The Flash head depicted above is called a SpeedLight. It can be attached to the camera directly or use off camera to add additional light to a dark environment.
A flash is a device used in photography producing a flash of Artificial Light to help illuminate a scene. A major purpose of a flash is to illuminate a dark scene. Other uses are capturing quickly moving objects or changing the quality of light. Flash refers either to the flash of light itself or to the electronic flash unit discharging the light. Most current flash units are electronic, having evolved from single-use flashbulbs and flammable powders. Flash units are commonly built directly into a camera. Some cameras allow separate flash units to be mounted via a standardized "accessory mount" bracket (Hot Shoe). In professional studio equipment, flashes may be large, standalone units, or studio strobes, powered by special battery packs or connected to power outlet. They are either synchronized (typically 1/200 of a second) with the camera using a flash synchronization cable or radio signal, or are light-triggered, meaning that only one flash unit needs to be synchronized with the camera, and in turn triggers the other units, referred to as slaves.

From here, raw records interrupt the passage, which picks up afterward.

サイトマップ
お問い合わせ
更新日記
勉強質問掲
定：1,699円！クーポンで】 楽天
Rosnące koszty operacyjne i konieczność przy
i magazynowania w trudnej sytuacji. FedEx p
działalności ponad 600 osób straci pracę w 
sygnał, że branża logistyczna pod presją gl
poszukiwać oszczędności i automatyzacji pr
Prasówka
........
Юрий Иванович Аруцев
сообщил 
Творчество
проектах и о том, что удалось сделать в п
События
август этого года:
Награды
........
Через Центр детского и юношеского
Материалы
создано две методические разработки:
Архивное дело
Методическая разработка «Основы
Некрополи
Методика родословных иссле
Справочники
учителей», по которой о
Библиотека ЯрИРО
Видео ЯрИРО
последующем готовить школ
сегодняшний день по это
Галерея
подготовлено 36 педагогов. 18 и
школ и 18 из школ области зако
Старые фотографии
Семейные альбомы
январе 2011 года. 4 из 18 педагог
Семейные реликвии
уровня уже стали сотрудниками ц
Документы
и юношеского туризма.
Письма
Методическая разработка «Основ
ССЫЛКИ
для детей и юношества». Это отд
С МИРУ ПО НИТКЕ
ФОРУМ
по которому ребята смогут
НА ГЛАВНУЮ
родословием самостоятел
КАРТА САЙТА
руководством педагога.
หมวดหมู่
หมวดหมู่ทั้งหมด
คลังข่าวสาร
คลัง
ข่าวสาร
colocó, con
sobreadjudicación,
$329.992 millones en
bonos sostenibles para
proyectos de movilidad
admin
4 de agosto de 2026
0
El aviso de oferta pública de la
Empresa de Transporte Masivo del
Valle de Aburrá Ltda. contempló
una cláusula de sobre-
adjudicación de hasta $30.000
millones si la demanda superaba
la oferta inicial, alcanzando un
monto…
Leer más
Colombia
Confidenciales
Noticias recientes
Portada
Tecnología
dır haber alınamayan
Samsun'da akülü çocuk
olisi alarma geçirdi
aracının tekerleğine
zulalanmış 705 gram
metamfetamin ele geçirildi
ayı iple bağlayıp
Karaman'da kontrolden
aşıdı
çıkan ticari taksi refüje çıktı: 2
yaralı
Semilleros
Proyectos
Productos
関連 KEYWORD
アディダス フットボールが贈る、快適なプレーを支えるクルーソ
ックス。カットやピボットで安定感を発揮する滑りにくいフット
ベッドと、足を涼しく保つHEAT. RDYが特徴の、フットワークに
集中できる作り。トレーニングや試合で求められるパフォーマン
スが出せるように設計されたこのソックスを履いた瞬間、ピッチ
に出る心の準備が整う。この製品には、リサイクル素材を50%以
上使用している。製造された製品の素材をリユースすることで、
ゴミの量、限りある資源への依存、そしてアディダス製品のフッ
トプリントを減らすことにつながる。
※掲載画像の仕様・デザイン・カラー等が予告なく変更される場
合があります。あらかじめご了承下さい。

As photographers we’re always looking for perfect light. And yet, the quality of available light isn’t always ideal. It is rarely perfect. But in using flash wisely, photographer's are able to enhance or over-ride the available light. With careful use of flash, you are more in control of light, and hence the way the photos will look – than if you had just accepted the existing ambient light. Instead of waiting for perfect light, use what you have available, and add flash to make the best of the situation.